[Available data Boundary: Start]

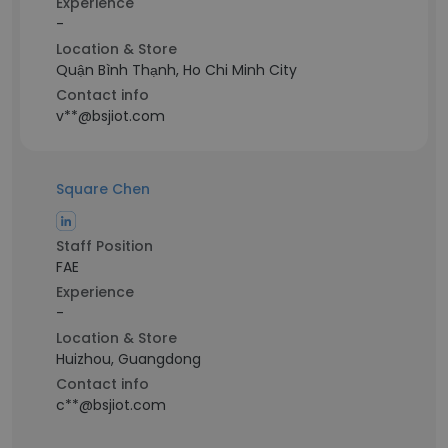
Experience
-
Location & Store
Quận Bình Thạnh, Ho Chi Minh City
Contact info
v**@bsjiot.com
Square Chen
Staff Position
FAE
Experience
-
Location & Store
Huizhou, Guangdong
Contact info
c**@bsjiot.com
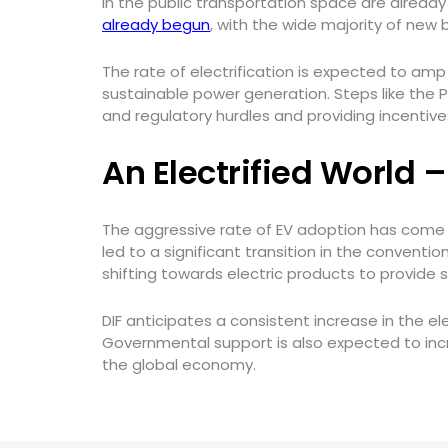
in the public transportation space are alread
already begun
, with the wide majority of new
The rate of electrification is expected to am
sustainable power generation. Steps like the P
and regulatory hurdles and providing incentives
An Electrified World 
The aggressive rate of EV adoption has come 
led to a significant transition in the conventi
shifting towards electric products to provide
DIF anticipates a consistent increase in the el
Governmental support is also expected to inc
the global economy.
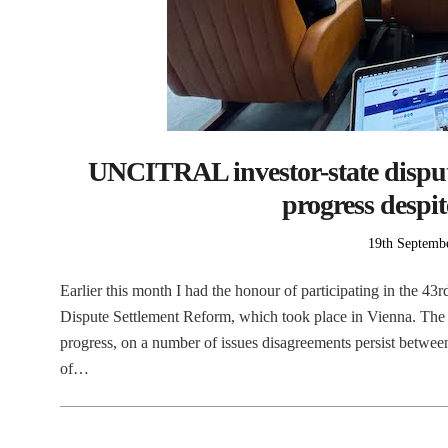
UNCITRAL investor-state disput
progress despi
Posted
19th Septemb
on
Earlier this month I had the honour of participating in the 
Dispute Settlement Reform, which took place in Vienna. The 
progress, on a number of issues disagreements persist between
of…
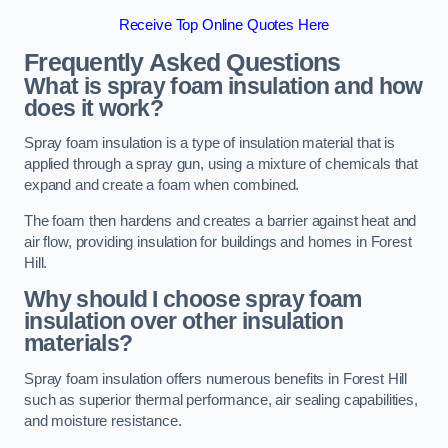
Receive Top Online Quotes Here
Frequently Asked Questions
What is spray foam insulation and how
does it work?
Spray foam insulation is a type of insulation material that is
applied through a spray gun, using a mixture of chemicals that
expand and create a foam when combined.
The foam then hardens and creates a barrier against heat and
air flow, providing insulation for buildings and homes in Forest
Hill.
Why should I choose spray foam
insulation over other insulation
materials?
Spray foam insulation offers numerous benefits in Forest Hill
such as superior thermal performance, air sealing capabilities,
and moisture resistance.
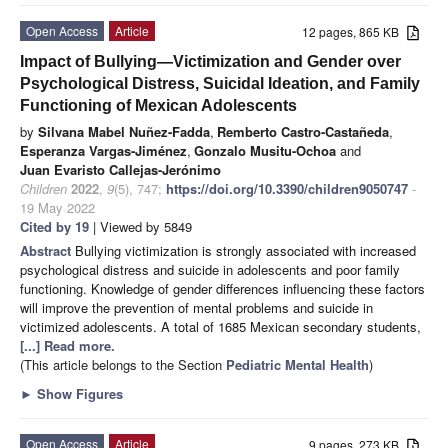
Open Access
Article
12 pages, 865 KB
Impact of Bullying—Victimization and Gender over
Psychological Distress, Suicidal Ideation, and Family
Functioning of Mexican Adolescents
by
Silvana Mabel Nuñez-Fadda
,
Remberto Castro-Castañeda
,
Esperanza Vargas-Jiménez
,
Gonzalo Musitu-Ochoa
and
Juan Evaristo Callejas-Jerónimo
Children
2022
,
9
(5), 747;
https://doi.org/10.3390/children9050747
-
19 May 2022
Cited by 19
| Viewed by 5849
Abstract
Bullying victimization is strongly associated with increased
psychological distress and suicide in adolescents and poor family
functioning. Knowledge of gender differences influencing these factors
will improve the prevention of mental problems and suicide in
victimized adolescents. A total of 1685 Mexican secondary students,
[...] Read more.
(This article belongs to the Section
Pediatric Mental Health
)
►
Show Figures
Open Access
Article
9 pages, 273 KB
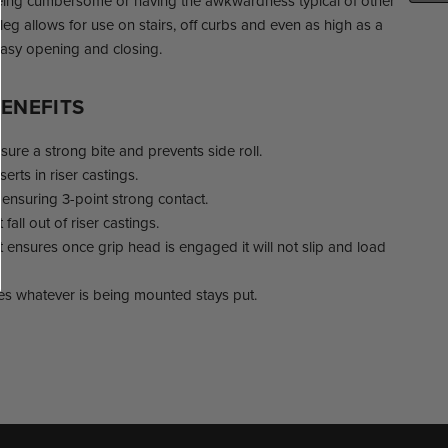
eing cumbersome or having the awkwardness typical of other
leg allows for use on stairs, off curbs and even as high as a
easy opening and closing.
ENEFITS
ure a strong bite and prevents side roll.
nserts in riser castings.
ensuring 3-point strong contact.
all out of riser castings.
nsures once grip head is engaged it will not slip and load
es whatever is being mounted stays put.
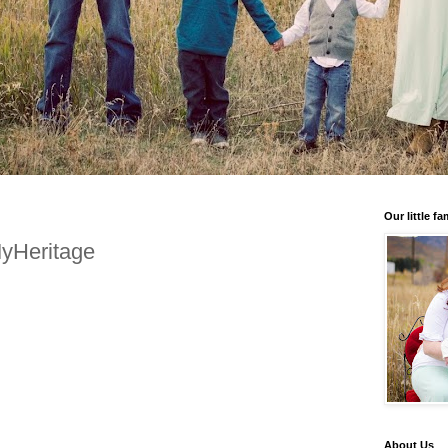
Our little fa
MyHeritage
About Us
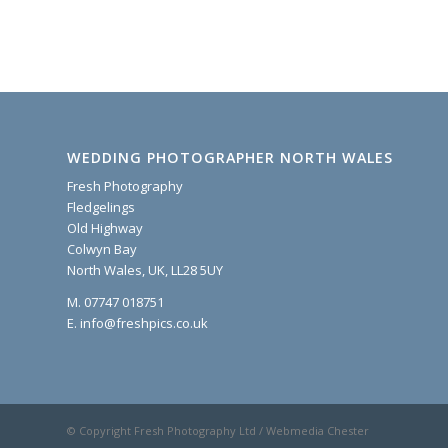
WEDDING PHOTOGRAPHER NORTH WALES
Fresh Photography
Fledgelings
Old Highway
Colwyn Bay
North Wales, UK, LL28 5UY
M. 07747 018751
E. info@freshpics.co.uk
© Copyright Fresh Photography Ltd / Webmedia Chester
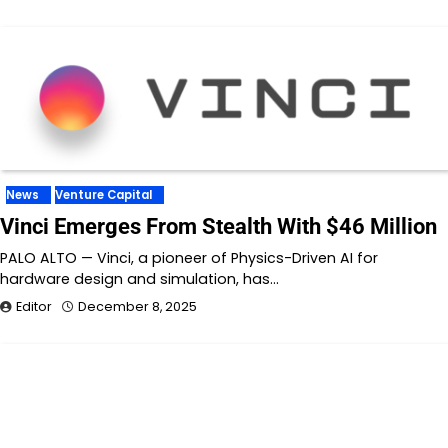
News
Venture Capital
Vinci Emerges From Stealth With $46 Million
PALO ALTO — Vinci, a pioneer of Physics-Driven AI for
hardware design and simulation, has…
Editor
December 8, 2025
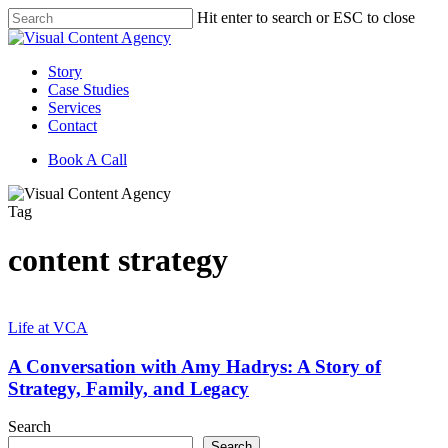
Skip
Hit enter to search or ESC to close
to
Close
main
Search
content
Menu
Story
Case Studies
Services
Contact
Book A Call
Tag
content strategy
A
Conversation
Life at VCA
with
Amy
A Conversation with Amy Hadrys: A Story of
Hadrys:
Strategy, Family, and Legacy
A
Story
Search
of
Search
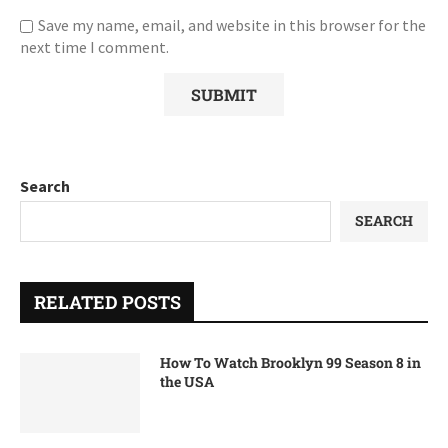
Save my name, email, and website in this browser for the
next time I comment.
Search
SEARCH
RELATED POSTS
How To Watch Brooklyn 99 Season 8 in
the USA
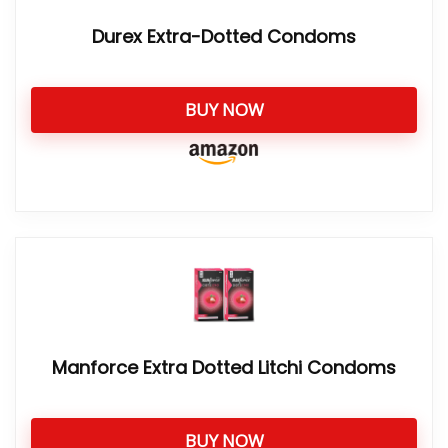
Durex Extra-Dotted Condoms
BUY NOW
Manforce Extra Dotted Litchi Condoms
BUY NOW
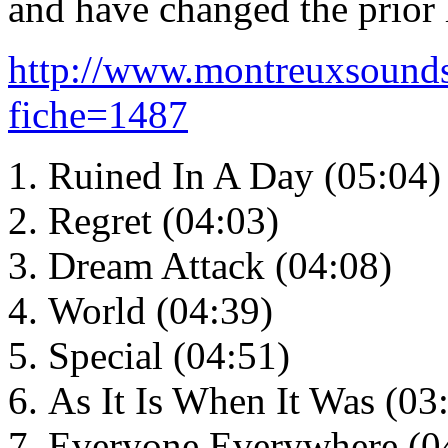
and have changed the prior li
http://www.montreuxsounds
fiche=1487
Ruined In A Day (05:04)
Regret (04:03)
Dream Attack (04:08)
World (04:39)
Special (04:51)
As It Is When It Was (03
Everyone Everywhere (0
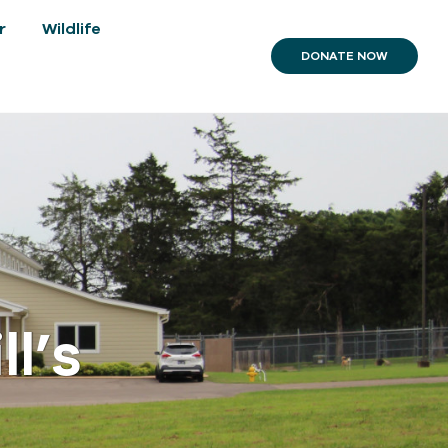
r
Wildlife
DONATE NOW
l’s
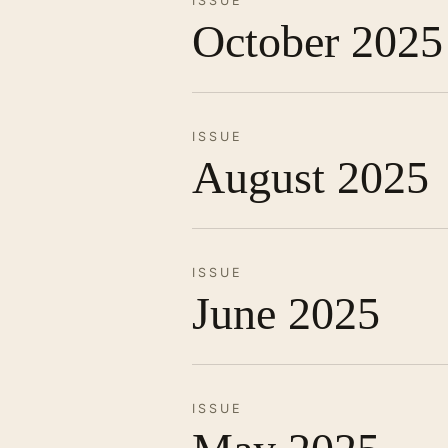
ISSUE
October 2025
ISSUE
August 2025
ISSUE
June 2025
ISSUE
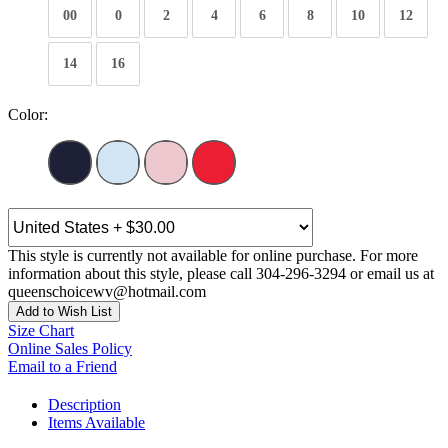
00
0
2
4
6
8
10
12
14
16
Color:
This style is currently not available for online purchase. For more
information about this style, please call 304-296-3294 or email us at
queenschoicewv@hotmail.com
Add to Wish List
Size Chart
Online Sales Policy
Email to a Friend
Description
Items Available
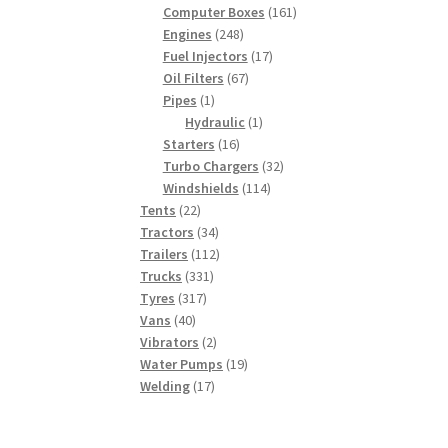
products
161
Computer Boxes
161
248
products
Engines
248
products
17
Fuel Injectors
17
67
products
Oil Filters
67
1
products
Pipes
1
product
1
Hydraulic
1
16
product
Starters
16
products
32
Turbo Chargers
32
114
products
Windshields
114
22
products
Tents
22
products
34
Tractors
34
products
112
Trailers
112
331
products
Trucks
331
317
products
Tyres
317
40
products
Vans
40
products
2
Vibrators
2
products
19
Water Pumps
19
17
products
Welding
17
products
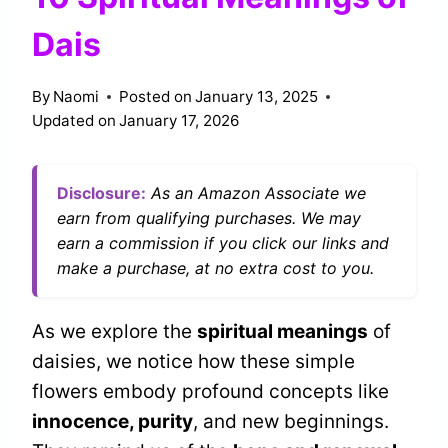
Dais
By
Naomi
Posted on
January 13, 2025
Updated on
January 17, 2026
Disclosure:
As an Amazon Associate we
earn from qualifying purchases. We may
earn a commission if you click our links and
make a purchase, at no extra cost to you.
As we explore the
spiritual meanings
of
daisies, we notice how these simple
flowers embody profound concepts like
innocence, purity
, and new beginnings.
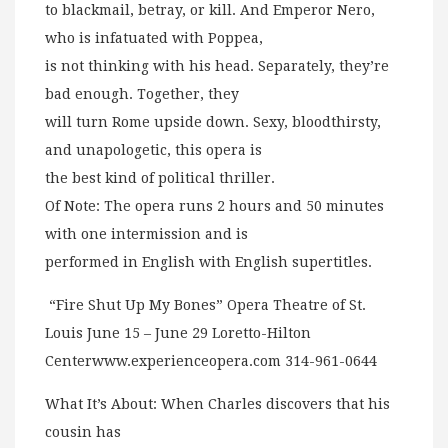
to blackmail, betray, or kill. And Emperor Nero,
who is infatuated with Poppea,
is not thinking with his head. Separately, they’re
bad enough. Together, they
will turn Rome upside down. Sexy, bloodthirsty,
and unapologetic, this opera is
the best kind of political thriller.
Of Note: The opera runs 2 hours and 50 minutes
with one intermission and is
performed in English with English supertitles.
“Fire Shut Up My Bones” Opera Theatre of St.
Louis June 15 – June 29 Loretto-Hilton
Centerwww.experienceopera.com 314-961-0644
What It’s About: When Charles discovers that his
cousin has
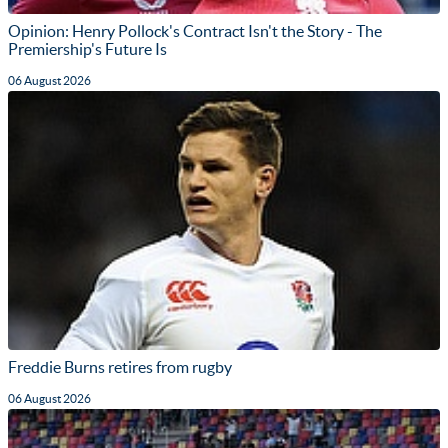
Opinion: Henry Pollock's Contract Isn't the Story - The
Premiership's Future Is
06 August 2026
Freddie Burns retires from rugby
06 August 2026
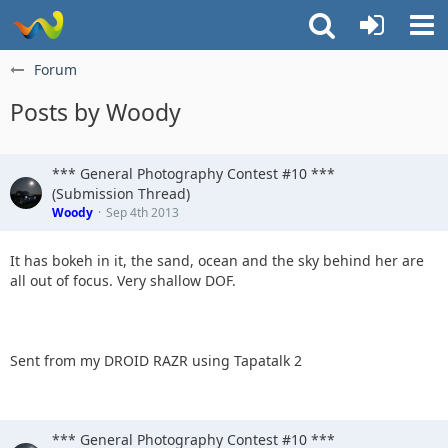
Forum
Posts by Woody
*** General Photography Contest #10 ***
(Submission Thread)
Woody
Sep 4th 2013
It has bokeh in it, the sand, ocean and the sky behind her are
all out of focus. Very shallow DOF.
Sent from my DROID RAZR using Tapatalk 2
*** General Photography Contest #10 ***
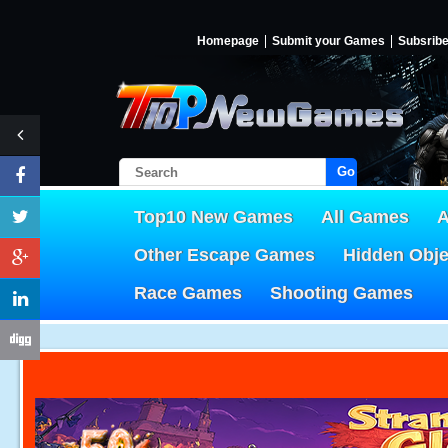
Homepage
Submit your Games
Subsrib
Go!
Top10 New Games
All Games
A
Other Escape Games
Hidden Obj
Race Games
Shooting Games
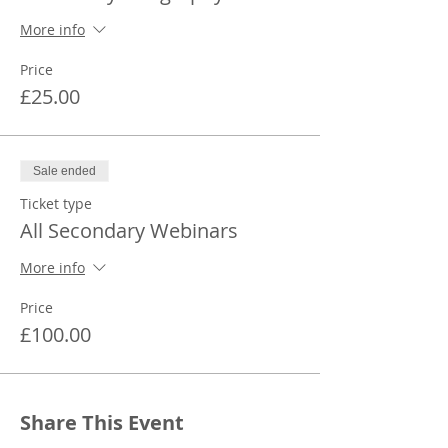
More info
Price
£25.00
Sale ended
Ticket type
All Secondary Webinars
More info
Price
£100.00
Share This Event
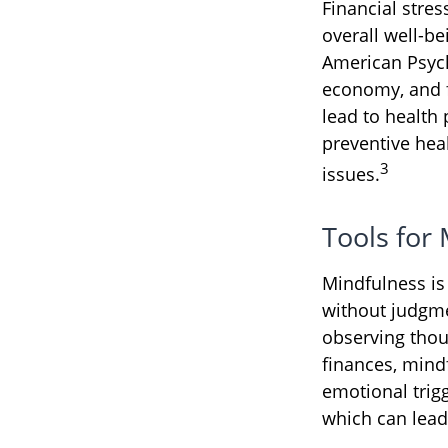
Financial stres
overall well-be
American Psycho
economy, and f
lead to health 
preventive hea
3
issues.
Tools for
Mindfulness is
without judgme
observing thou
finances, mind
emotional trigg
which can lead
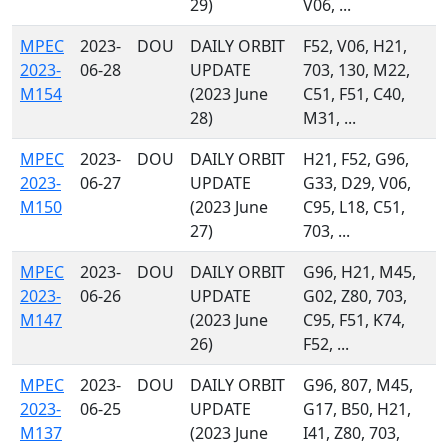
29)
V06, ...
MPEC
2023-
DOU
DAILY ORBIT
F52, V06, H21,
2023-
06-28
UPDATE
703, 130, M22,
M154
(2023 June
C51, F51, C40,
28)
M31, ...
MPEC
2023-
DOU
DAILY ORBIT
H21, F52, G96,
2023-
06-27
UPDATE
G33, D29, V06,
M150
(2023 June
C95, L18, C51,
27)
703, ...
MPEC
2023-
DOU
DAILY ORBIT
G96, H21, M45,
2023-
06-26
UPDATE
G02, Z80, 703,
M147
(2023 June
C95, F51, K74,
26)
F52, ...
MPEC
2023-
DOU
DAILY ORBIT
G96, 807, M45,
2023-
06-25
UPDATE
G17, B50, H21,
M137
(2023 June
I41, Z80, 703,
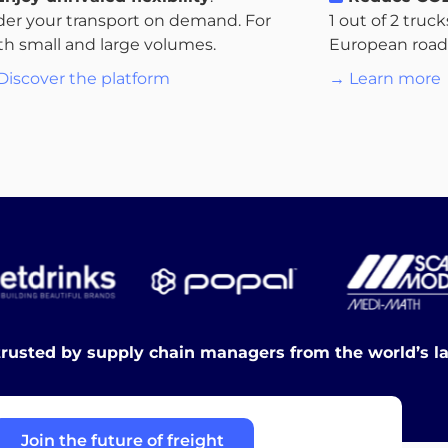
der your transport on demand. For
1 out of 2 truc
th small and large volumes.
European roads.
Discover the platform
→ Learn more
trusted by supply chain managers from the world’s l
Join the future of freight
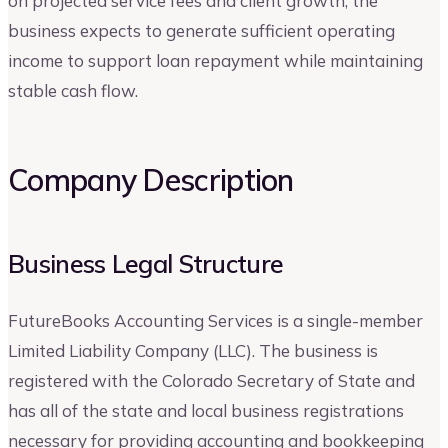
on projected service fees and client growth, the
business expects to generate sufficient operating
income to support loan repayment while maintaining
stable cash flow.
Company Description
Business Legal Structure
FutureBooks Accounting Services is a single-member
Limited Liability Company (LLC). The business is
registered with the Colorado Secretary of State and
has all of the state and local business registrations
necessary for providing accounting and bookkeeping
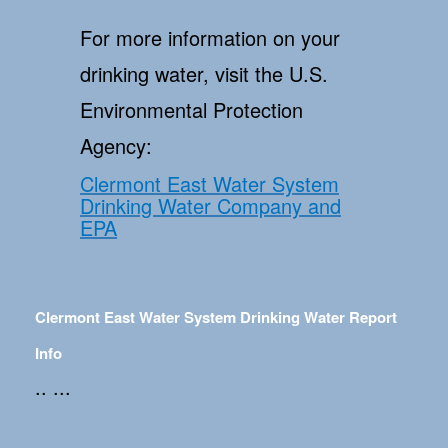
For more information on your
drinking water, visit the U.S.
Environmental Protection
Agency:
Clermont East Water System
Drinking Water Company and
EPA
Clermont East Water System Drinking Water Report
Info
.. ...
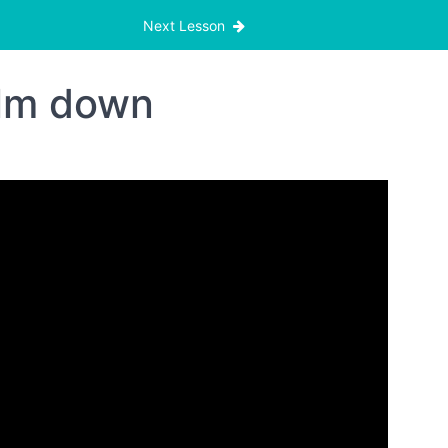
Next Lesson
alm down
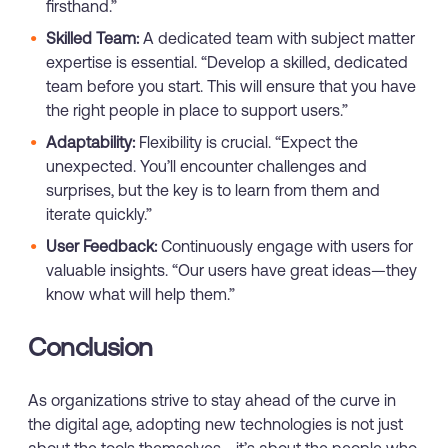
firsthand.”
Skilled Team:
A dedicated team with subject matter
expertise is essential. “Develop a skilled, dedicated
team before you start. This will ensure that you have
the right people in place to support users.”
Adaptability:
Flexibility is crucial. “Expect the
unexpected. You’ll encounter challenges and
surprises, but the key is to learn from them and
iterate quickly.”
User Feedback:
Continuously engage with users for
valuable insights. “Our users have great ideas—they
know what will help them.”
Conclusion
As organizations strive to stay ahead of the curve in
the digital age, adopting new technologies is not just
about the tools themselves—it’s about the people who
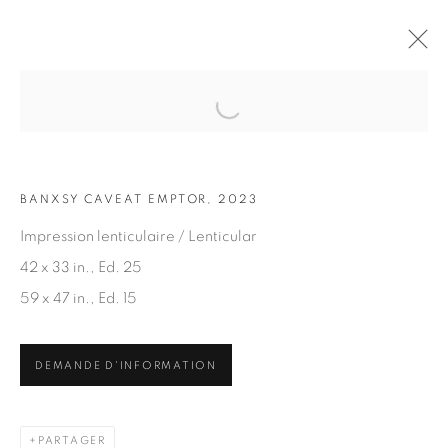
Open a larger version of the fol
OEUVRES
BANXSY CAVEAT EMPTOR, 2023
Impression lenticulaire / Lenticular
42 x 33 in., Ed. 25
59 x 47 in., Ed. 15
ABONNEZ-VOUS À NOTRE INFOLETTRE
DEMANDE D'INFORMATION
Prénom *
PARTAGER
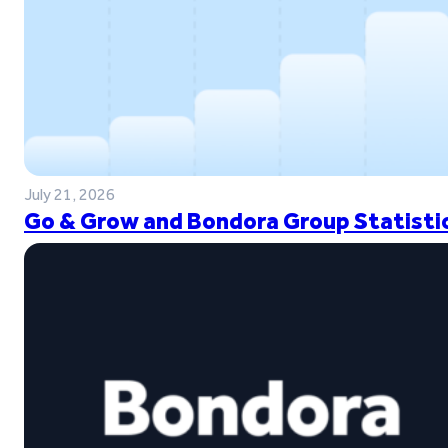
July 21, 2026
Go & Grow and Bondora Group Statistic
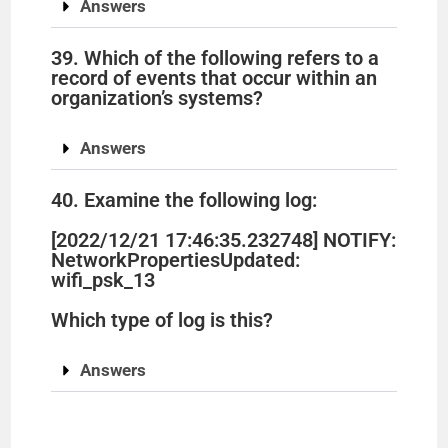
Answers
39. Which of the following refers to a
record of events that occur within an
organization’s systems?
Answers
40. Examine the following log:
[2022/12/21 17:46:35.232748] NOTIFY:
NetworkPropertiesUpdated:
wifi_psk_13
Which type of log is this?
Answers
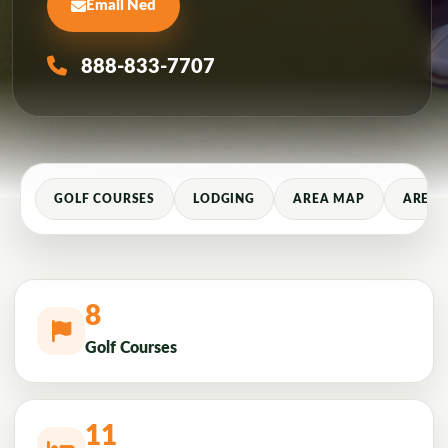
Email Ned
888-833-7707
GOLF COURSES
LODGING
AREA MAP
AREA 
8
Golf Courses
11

[Available data Boundary: End]

> _Exercise goal_
Starting at the beginning of the entries and going on through the line with "c**@bsjiot.com", rewrite those lines with "Contact info" swapped for "Email" and everything else unchanged. Leave the pictures out of your answer.

> _Answer section_
Experience
-
Location & Store
Quận Bình Thạnh, Ho Chi Minh City
Email
v**@bsjiot.com
Square Chen
Staff Position
FAE
Experience
-
Location & Store
Huizhou, Guangdong
Email
c**@bsjiot.com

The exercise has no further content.